__O QUE FAZER__.
- a) Atualize o texto da sessão de "(Presente o ministerio.)" a "dotadas. A commissão de fazenda.", substituindo "acta" por "ata".
- b) Segundo o texto da sessão, quantos dignos pares estavam presentes quando a sessão foi aberta?
- c) Dê continuidade ao texto da sessão a partir da última frase apresentada.

__TEXTO DO DOCUMENTO__.

================================

Conde de Fonte Nova.
(Presente o ministerio.)
Ás duas horas e meia da tarde, sendo presentes 20 dignos pares, foi declarada aberta a sessão.
Lida a acta da precedente, julgou-se approvada na conformidade do regimento.
Deu-se conta da seguinte correspondencia. Um officio da presidencia da camara dos senhores deputados, remettendo a proposição sobre a auctorisada applicação das sobras que houver nos diversos artigos da tabella de despezas do ministerio da fazenda no exercicio de 1866-1867, ás despezas legaes do mesmo ministerio, que não tiverem suficientemente sido dotadas. A commissão de fazenda.
Um officio da presidencia da camara dos senhores deputados, remettendo a proposição sobre ser o governo auctorisado a applicar no exercicio de 1867-1868 as sobras que houver nos diversos capitulos da tabella de despezas do ministerio dos negocios da fazenda ás despezas legaes do mesmo ministerio no referido exercicio. A commissão de fazenda.
O sr. Jayme Larcher: — Sr. presidente, pedi a palavra em nome da commissão de obras publicas, e depois de usar d'ella n'essa conformidade, pedirei a V. ex.ª que m'a conceda novamente a fim de apresentar algumas observações ao sr. ministro das obras publicas, observações que julgo dignas da sua mais seria attenção.
Emquanto ao primeiro ponto direi que foi enviado á commissão de obras publicas o projecto de lei n.° 28, vindo da camara dos senhores deputados, projecto contendo tres artigos de essencial competencia da commissão de legislação, de cuja collaboração a commissão de obras publicas julga não poder prescindir. Portanto peço a V. ex.ª que consulte a camara, se ella quer que o mencionado projecto vá tambem á commissão de legislação.

================================

__DADOS APRESENTADOS__.
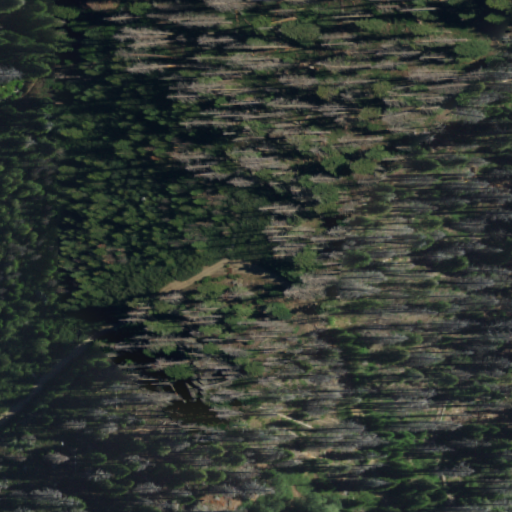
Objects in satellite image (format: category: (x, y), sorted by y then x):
road: (51, 58)
road: (240, 277)
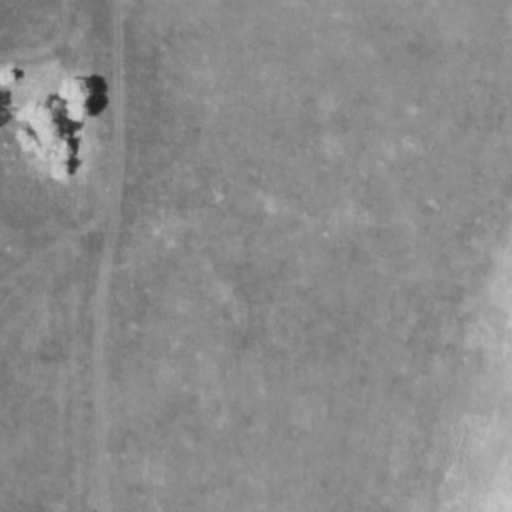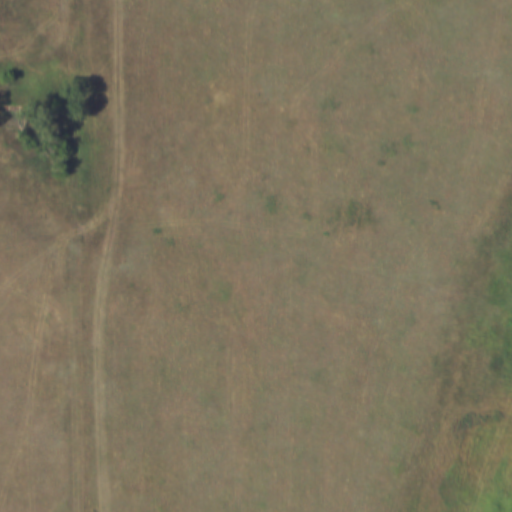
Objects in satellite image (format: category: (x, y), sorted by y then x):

================================

__TAREFAS RESOLVIDAS__.
- a)
(Presente o ministerio.)
Ás duas horas e meia da tarde, sendo presentes 20 dignos pares, foi declarada aberta a sessão.
Lida a ata da precedente, julgou-se approvada na conformidade do regimento.
Deu-se conta da seguinte correspondencia. Um officio da presidencia da camara dos senhores deputados, remettendo a proposição sobre a auctorisada applicação das sobras que houver nos diversos artigos da tabella de despezas do ministerio da fazenda no exercicio de 1866-1867, ás despezas legaes do mesmo ministerio, que não tiverem suficientemente sido dotadas. A commissão de fazenda.

- b) 20 dignos pares.

- c)
O sr. Presidente: — -Peço a attenção da camara. O digno par, o sr. Larcher, por parte da commissão de obras publicas, pede que a commissão de legislação seja ouvida sobre o projecto de lei n.° 28. Portanto os dignos pares que entendem que este projecto deve ser remettido á commissão de legislação tenham a bondade de se levantar. Foi approvado.
O sr. Presidente: — Vae entrar-se na... O sr. Jayme Larcher: — -Peço a palavra antes da ordem do dia.
O sr. Presidente: — Tem V. ex.ª a palavra. O sr. Jayme Larcher: — Usarei da palavra para, como ha pouco disse, apresentar algumas observações ao sr. ministro das obras publicas.
Ha tres annos, sr. presidente, que se acha quasi terminado o observatorio astronomico de Lisboa, e se me não engano ha tres annos tambem que estão em Lisboa os instrumentos comprados para aquelle observatorio, achando-se igualmente prompto e competentemente habilitado o pessoal que ali ha de servir.
Quando se tratou da acquisição dos instrumentos, o sr. Repsold, julgo que assim se chama o constructor, annunciou que em breve tempo haveria noticia do resultado das observações feitas no observatorio astronomico de Lisboa. E comtudo não se podem fazer taes observações, por isso que ao edificio falta a cupula de ferro, ficando por este modo privada a sciencia dos uteis dados que o observatorio de Lisboa lhe poderia fornecer. Outro inconveniente resulta da prolongação d'este estado de cousas: aquelles instrumentos preciosos e de esmerada construcção, os quaes custaram 36:000$000 réis, não se acham collocados em seu logar e portanto não pôde empregar-se n'elles o cuidado diario e incessante, indispensavel para a conservação de apparelhos de tão subida ordem.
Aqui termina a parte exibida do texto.